#### EXERCISE DATA ####
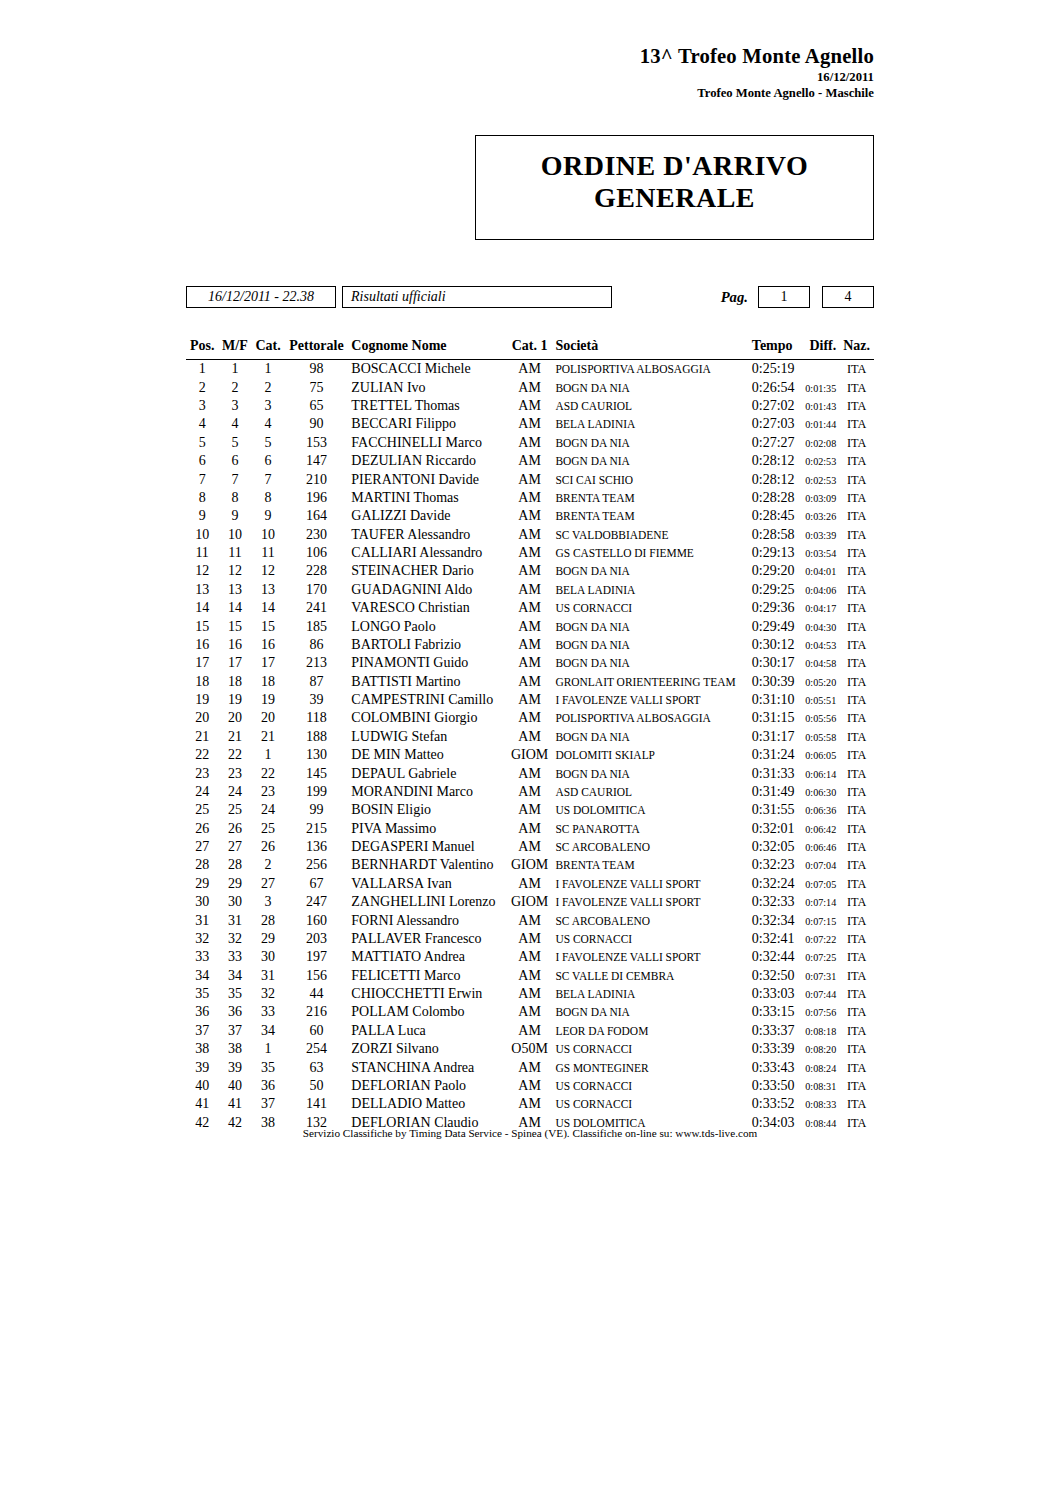13^ Trofeo Monte Agnello
16/12/2011
Trofeo Monte Agnello - Maschile
ORDINE D'ARRIVO
GENERALE
16/12/2011 - 22.38
Risultati ufficiali
Pag.
1
4
| Pos. | M/F | Cat. | Pettorale | Cognome Nome | Cat. 1 | Società | Tempo | Diff. | Naz. |
| --- | --- | --- | --- | --- | --- | --- | --- | --- | --- |
| 1 | 1 | 1 | 98 | BOSCACCI Michele | AM | POLISPORTIVA ALBOSAGGIA | 0:25:19 | | ITA |
| 2 | 2 | 2 | 75 | ZULIAN Ivo | AM | BOGN DA NIA | 0:26:54 | 0:01:35 | ITA |
| 3 | 3 | 3 | 65 | TRETTEL Thomas | AM | ASD CAURIOL | 0:27:02 | 0:01:43 | ITA |
| 4 | 4 | 4 | 90 | BECCARI Filippo | AM | BELA LADINIA | 0:27:03 | 0:01:44 | ITA |
| 5 | 5 | 5 | 153 | FACCHINELLI Marco | AM | BOGN DA NIA | 0:27:27 | 0:02:08 | ITA |
| 6 | 6 | 6 | 147 | DEZULIAN Riccardo | AM | BOGN DA NIA | 0:28:12 | 0:02:53 | ITA |
| 7 | 7 | 7 | 210 | PIERANTONI Davide | AM | SCI CAI SCHIO | 0:28:12 | 0:02:53 | ITA |
| 8 | 8 | 8 | 196 | MARTINI Thomas | AM | BRENTA TEAM | 0:28:28 | 0:03:09 | ITA |
| 9 | 9 | 9 | 164 | GALIZZI Davide | AM | BRENTA TEAM | 0:28:45 | 0:03:26 | ITA |
| 10 | 10 | 10 | 230 | TAUFER Alessandro | AM | SC VALDOBBIADENE | 0:28:58 | 0:03:39 | ITA |
| 11 | 11 | 11 | 106 | CALLIARI Alessandro | AM | GS CASTELLO DI FIEMME | 0:29:13 | 0:03:54 | ITA |
| 12 | 12 | 12 | 228 | STEINACHER Dario | AM | BOGN DA NIA | 0:29:20 | 0:04:01 | ITA |
| 13 | 13 | 13 | 170 | GUADAGNINI Aldo | AM | BELA LADINIA | 0:29:25 | 0:04:06 | ITA |
| 14 | 14 | 14 | 241 | VARESCO Christian | AM | US CORNACCI | 0:29:36 | 0:04:17 | ITA |
| 15 | 15 | 15 | 185 | LONGO Paolo | AM | BOGN DA NIA | 0:29:49 | 0:04:30 | ITA |
| 16 | 16 | 16 | 86 | BARTOLI Fabrizio | AM | BOGN DA NIA | 0:30:12 | 0:04:53 | ITA |
| 17 | 17 | 17 | 213 | PINAMONTI Guido | AM | BOGN DA NIA | 0:30:17 | 0:04:58 | ITA |
| 18 | 18 | 18 | 87 | BATTISTI Martino | AM | GRONLAIT ORIENTEERING TEAM | 0:30:39 | 0:05:20 | ITA |
| 19 | 19 | 19 | 39 | CAMPESTRINI Camillo | AM | I FAVOLENZE VALLI SPORT | 0:31:10 | 0:05:51 | ITA |
| 20 | 20 | 20 | 118 | COLOMBINI Giorgio | AM | POLISPORTIVA ALBOSAGGIA | 0:31:15 | 0:05:56 | ITA |
| 21 | 21 | 21 | 188 | LUDWIG Stefan | AM | BOGN DA NIA | 0:31:17 | 0:05:58 | ITA |
| 22 | 22 | 1 | 130 | DE MIN Matteo | GIOM | DOLOMITI SKIALP | 0:31:24 | 0:06:05 | ITA |
| 23 | 23 | 22 | 145 | DEPAUL Gabriele | AM | BOGN DA NIA | 0:31:33 | 0:06:14 | ITA |
| 24 | 24 | 23 | 199 | MORANDINI Marco | AM | ASD CAURIOL | 0:31:49 | 0:06:30 | ITA |
| 25 | 25 | 24 | 99 | BOSIN Eligio | AM | US DOLOMITICA | 0:31:55 | 0:06:36 | ITA |
| 26 | 26 | 25 | 215 | PIVA Massimo | AM | SC PANAROTTA | 0:32:01 | 0:06:42 | ITA |
| 27 | 27 | 26 | 136 | DEGASPERI Manuel | AM | SC ARCOBALENO | 0:32:05 | 0:06:46 | ITA |
| 28 | 28 | 2 | 256 | BERNHARDT Valentino | GIOM | BRENTA TEAM | 0:32:23 | 0:07:04 | ITA |
| 29 | 29 | 27 | 67 | VALLARSA Ivan | AM | I FAVOLENZE VALLI SPORT | 0:32:24 | 0:07:05 | ITA |
| 30 | 30 | 3 | 247 | ZANGHELLINI Lorenzo | GIOM | I FAVOLENZE VALLI SPORT | 0:32:33 | 0:07:14 | ITA |
| 31 | 31 | 28 | 160 | FORNI Alessandro | AM | SC ARCOBALENO | 0:32:34 | 0:07:15 | ITA |
| 32 | 32 | 29 | 203 | PALLAVER Francesco | AM | US CORNACCI | 0:32:41 | 0:07:22 | ITA |
| 33 | 33 | 30 | 197 | MATTIATO Andrea | AM | I FAVOLENZE VALLI SPORT | 0:32:44 | 0:07:25 | ITA |
| 34 | 34 | 31 | 156 | FELICETTI Marco | AM | SC VALLE DI CEMBRA | 0:32:50 | 0:07:31 | ITA |
| 35 | 35 | 32 | 44 | CHIOCCHETTI Erwin | AM | BELA LADINIA | 0:33:03 | 0:07:44 | ITA |
| 36 | 36 | 33 | 216 | POLLAM Colombo | AM | BOGN DA NIA | 0:33:15 | 0:07:56 | ITA |
| 37 | 37 | 34 | 60 | PALLA Luca | AM | LEOR DA FODOM | 0:33:37 | 0:08:18 | ITA |
| 38 | 38 | 1 | 254 | ZORZI Silvano | O50M | US CORNACCI | 0:33:39 | 0:08:20 | ITA |
| 39 | 39 | 35 | 63 | STANCHINA Andrea | AM | GS MONTEGINER | 0:33:43 | 0:08:24 | ITA |
| 40 | 40 | 36 | 50 | DEFLORIAN Paolo | AM | US CORNACCI | 0:33:50 | 0:08:31 | ITA |
| 41 | 41 | 37 | 141 | DELLADIO Matteo | AM | US CORNACCI | 0:33:52 | 0:08:33 | ITA |
| 42 | 42 | 38 | 132 | DEFLORIAN Claudio | AM | US DOLOMITICA | 0:34:03 | 0:08:44 | ITA |
Servizio Classifiche by Timing Data Service - Spinea (VE). Classifiche on-line su: www.tds-live.com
####
For the listing shown above, count the lines that contain the word "Thomas" and supply only the result.

## ANSWER SPACE
2